---
source: https://qlik.dev/manage/oem/solution-architecture/data-modeling/
last_updated: 2026-05-27T18:16:42+01:00
---

# Data modeling

Data modeling is the foundation of the consumer analytics experience served by your Qlik Cloud deployment. Unlike
traditional SQL-based platforms that require
complex query optimization, Qlik Cloud's associative model simplifies data relationships while providing superior
performance and flexibility for consumers.

## Why data modeling matters

The Qlik Sense in-memory engine loads your data at reload time and holds it resident in memory.
The shape and size of that in-memory model determines whether your apps reload within time and
memory limits, how fast charts respond to user selections, and how soon users
can interact with the apps from a cold start. A well-structured model does more with less: it loads fast,
stays within
subscription tier limits, and responds consistently regardless of user load - without any
database infrastructure to scale.

(Saved data entries)

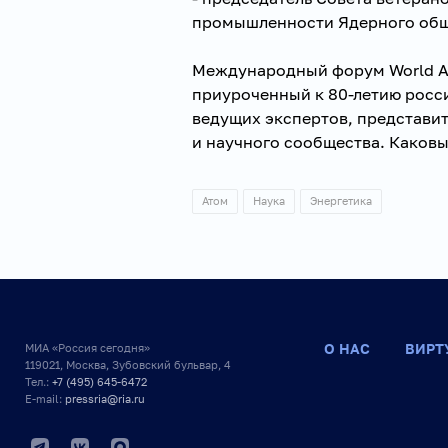
промышленности Ядерного общ
Международный форум World At
приуроченный к 80-летию росс
ведущих экспертов, представит
и научного сообщества. Каков
Атом
Наука
Энергетика
О НАС
ВИРТ
МИА «Россия сегодня»
119021, Москва, Зубовский бульвар, 4
Тел.:
+7 (495) 645-6472
E-mail:
pressria@ria.ru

= Requirement =
Can you extract the part of the data modeling passage starting with "Data modeling is" and going on through "flexibility for consumers.", copied word for word?

= Output of the exercise =
Data modeling is the foundation of the consumer analytics experience served by your Qlik Cloud deployment. Unlike
traditional SQL-based platforms that require
complex query optimization, Qlik Cloud's associative model simplifies data relationships while providing superior
performance and flexibility for consumers.